## Problem 1
According to the hard disk passage below, what is a key factor in how much data can be stored on a disk?

## Provided passage
1. Field of the Invention

The present invention generally relates to protection systems for computer hard disk drives in portable computers and, more particularly, to, a reflexive system for parking the heads of a hard disk and, optionally, stopping the spinning of the magnetic media platters in the event the computer is dropped.

2. Description of the Prior Art

Portable personal computers (PCs) have become more and more popular. Part of this popularity is due to providing portable computer with much the same power and features of desk top workstations. Among these features are hard disks which are now quite common in portable computers.

Portable computers are subject to forms of failure which are not a problem for desk top workstations. They can run out of power and they can be dropped. While this latter jeopardy is a threat to every component in the system, it is the hard disk drive which has the lowest threshold of failure in the event the computer is dropped. This component is so vulnerable to shock because it is dependent on the maintenance of a very small gap between the drive heads and the disk platters. The size of this gap is a key factor in the quantity of data which can be stored on the disk. In general, the smaller the gap, the more the data which can be stored. Thus, small, and hence vulnerable, gap dimensions are the rule for hard disks. The technology routinely used to obtain small gap height is aerodynamic. The head is literally flown over the platter surface to place the heads as close to the platters as possible without allowing contact. If the head were to contact the platter, the result could be both the destrucuon of the head and the removal of magnetic material (and hence data) from the platter.

Disk manufacturers recognize this hazard and attempt to address it by shock mounting their drives, by publishing the G-force limits their drives can tolerate, and by providing a position in which the heads may be "parked" in which the drive can tolerate accelerations which are far greater than are tolerable when the heads are "loaded".

## Information provided
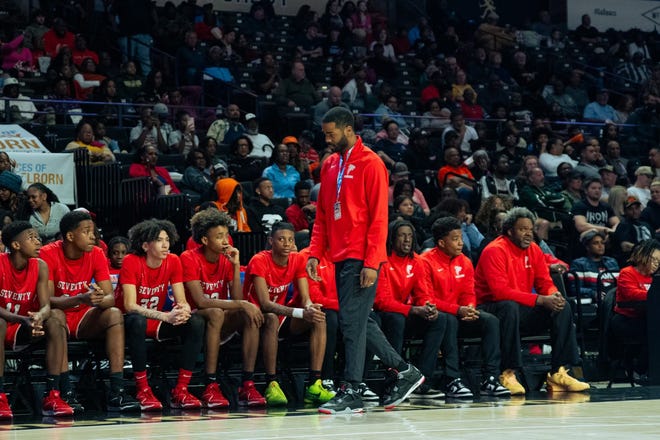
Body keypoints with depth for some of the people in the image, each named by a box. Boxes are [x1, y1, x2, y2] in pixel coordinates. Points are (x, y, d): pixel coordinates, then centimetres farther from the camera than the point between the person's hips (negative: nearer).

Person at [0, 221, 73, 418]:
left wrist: (39, 317, -36)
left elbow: (45, 305, -11)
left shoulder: (39, 266, -4)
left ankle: (52, 396, -23)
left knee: (56, 317, -19)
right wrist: (22, 320, -41)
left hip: (23, 331, 5)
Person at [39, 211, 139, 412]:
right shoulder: (49, 254, -16)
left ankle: (116, 392, -29)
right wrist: (81, 299, -40)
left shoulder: (96, 254, -5)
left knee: (115, 314, -23)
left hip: (84, 319, 4)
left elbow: (110, 297, -9)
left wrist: (100, 300, -35)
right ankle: (66, 393, -37)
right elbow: (46, 300, -24)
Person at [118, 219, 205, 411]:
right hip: (130, 322, -5)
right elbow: (130, 305, -26)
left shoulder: (173, 261, -4)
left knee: (197, 322, -19)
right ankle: (143, 391, -30)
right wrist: (167, 316, -38)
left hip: (157, 323, 5)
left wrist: (184, 311, -31)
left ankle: (180, 390, -20)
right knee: (138, 321, -39)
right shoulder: (131, 262, -18)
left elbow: (182, 301, -4)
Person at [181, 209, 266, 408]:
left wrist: (236, 266, -15)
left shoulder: (227, 258, 3)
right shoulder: (190, 258, -13)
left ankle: (247, 384, -25)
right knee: (216, 313, -36)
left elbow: (237, 299, -5)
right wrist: (242, 305, -27)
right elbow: (200, 302, -23)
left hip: (220, 326, 5)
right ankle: (210, 387, -38)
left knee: (251, 314, -22)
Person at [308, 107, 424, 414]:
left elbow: (379, 217, -12)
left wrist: (371, 262, -17)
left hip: (361, 258, -8)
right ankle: (405, 373, 22)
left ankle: (350, 393, -6)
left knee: (352, 322, -9)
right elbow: (322, 216, 18)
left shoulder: (370, 164, -8)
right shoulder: (329, 165, 15)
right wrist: (315, 253, 7)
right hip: (340, 258, 8)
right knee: (360, 323, 11)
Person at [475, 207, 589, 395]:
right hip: (491, 308, -7)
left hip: (523, 309, 7)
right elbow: (500, 291, -26)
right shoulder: (495, 251, -16)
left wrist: (554, 295, -19)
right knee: (510, 307, -40)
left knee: (563, 308, -11)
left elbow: (545, 283, 9)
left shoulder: (533, 249, 7)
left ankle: (558, 374, -14)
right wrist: (540, 300, -30)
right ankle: (508, 374, -35)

## Problem 2
Render the lines of the entries from the one containing "right ankle: (405, 373, 22)" through the one containing "right hip: (491, 308, -7)" as a JSON list of strings, one string per line.

## Worked solution 1
The size of the very small gap between the drive heads and the disk platters.

## Worked solution 2
[
  "right ankle: (405, 373, 22)",
  "left ankle: (350, 393, -6)",
  "left knee: (352, 322, -9)",
  "right elbow: (322, 216, 18)",
  "left shoulder: (370, 164, -8)",
  "right shoulder: (329, 165, 15)",
  "right wrist: (315, 253, 7)",
  "right hip: (340, 258, 8)",
  "right knee: (360, 323, 11)",
  "Person at [475, 207, 589, 395]:",
  "right hip: (491, 308, -7)"
]